## Thursday, January 7, 2010

### So what are item parameters, anyway?

Item Response Theory (IRT) item parameter estimates play an important role in many of the reports generated in Galileo K-12 Online. In addition to describing item characteristics in the Item Parameter report, they help to determine student Development Level (DL) scores and to identify the standards that are recommended for re-teaching efforts in the drill-downs from the Risk Assessment report. But what are they?

The best way to understand what item parameters refer to is to look at an Item Characteristic Curve. On an item characteristic curve, which presents the data for one, specific item, student ability (based on their performance on the assessment as a whole) is plotted on the horizontal axis, with a mean of 0 and a standard deviation of 1. The probability of answering the item correctly is plotted on the vertical axis. Typically the probability of answering correctly is relatively low for low ability students and relatively high for students of higher ability.

The first example (Item #4) is an example of a great item as far as the parameters go. The b-value (difficulty) for that item was 0.689, which is a bit on the difficult side, but not too bad. The important point here is that b-values (item difficulty) are on the same scale as student ability. So what this example is telling us is that students at or above 0.689 standard deviations above the mean are likely to get the answer correct. Students below that point on the ability scale are more likely to answer incorrectly. The b-parameter is also known as the location parameter, because it locates the point on the ability scale where students start demonstrating mastery of the concept. The a-value (discrimination) refers to how well the item discriminates between different ability levels. It’s how steep the rise is in the curve that shows the probability of answering correctly. Ideally, there is a nice, steep rise in the probability of answering correctly like the one for question 4. That indicates that there is a dramatic change in how likely it is that a student has mastered the concept that’s pin-pointed within a very narrow range of the ability scale. You can be pretty confident that students above 0.689 standard deviations above the mean “get it” and that students below that point generally don’t. The discrimination parameter for question 4 is 1.459.
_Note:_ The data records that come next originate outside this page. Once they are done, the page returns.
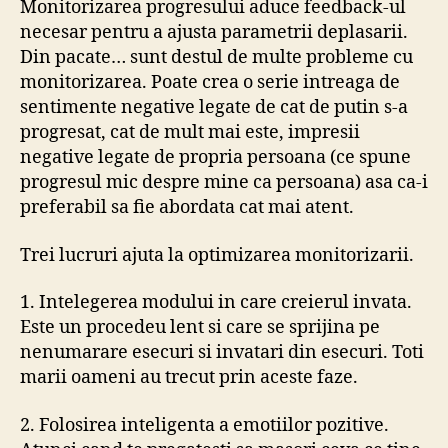
Monitorizarea progresului aduce feedback-ul
necesar pentru a ajusta parametrii deplasarii.
Din pacate… sunt destul de multe probleme cu
monitorizarea. Poate crea o serie intreaga de
sentimente negative legate de cat de putin s-a
progresat, cat de mult mai este, impresii
negative legate de propria persoana (ce spune
progresul mic despre mine ca persoana) asa ca-i
preferabil sa fie abordata cat mai atent.
Trei lucruri ajuta la optimizarea monitorizarii.
1. Intelegerea modului in care creierul invata.
Este un procedeu lent si care se sprijina pe
nenumarare esecuri si invatari din esecuri. Toti
marii oameni au trecut prin aceste faze.
2. Folosirea inteligenta a emotiilor pozitive.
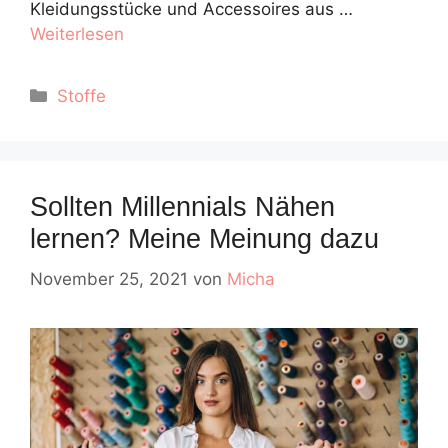
Kleidungsstücke und Accessoires aus …
Weiterlesen
Kategorien
Stoffe
Sollten Millennials Nähen
lernen? Meine Meinung dazu
November 25, 2021
von
Micha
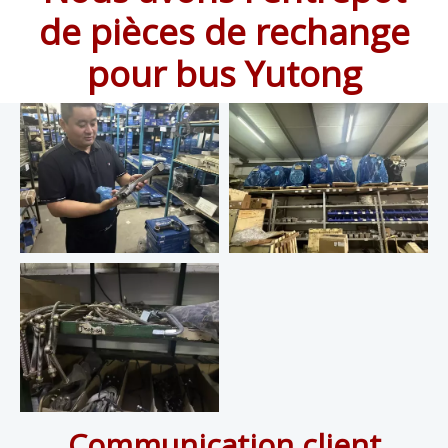
de pièces de rechange
pour bus Yutong
Communication client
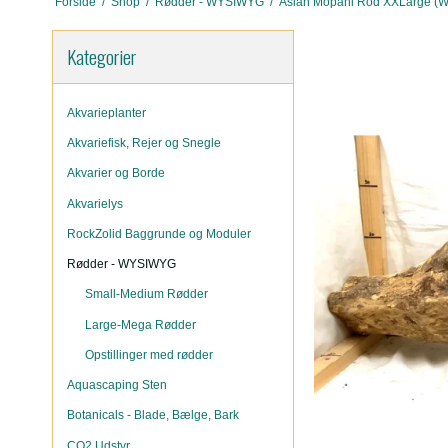
Forside
/
Shop
/
Rødder - WYSIWYG
/
Asian Mopani Rod XXLarge (
Kategorier
Akvarieplanter
Akvariefisk, Rejer og Snegle
Akvarier og Borde
Akvarielys
RockZolid Baggrunde og Moduler
Rødder - WYSIWYG
Small-Medium Rødder
Large-Mega Rødder
Opstillinger med rødder
Aquascaping Sten
Botanicals - Blade, Bælge, Bark
CO2 Udstyr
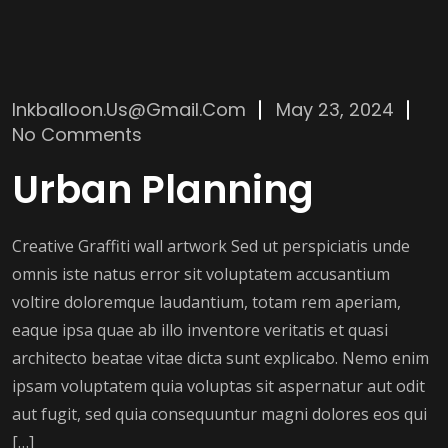
Inkballoon.us@gmail.com
May 23, 2024
No Comments
Urban Planning
Creative Graffiti wall artwork Sed ut perspiciatis unde
omnis iste natus error sit voluptatem accusantium
voltire doloremque laudantium, totam rem aperiam,
eaque ipsa quae ab illo inventore veritatis et quasi
architecto beatae vitae dicta sunt explicabo. Nemo enim
ipsam voluptatem quia voluptas sit aspernatur aut odit
aut fugit, sed quia consequuntur magni dolores eos qui
[…]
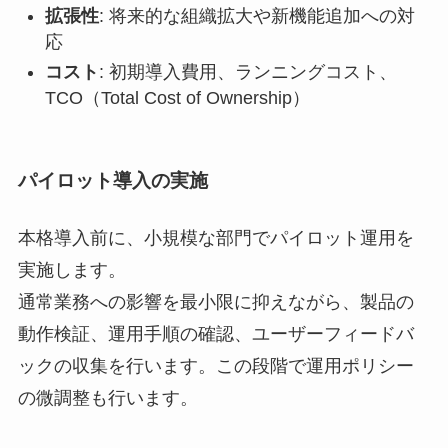
拡張性
: 将来的な組織拡大や新機能追加への対
応
コスト
: 初期導入費用、ランニングコスト、
TCO（Total Cost of Ownership）
パイロット導入の実施
本格導入前に、小規模な部門でパイロット運用を
実施します。
通常業務への影響を最小限に抑えながら、製品の
動作検証、運用手順の確認、ユーザーフィードバ
ックの収集を行います。この段階で運用ポリシー
の微調整も行います。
The next example, Item 5, shows an item that doesn’t discriminate quite as well as Item 4. The a-value on that one is 0.53. It’s also a pretty easy item, with a b-value of -1.07. So, on this one, most students are likely to get it correct, unless they’re more than one standard deviation below the mean of the ability scale. It’s not necessarily the case that an easy item automatically has poor discrimination. The final example, Item 8, is an easy item that discriminates very well. Although students at most ability levels are likely to select the correct answer, there is still a dramatic increase in likelihood of answering correctly within a relatively narrow range of the ability scale. The guessing parameter (the c-value) is the probability of getting the item correct by just guessing. It defines the lower limit of the item characteristic curve. For a multiple choice item with four answer choices, the guessing parameter should be around 0.25 or, preferably, a bit lower.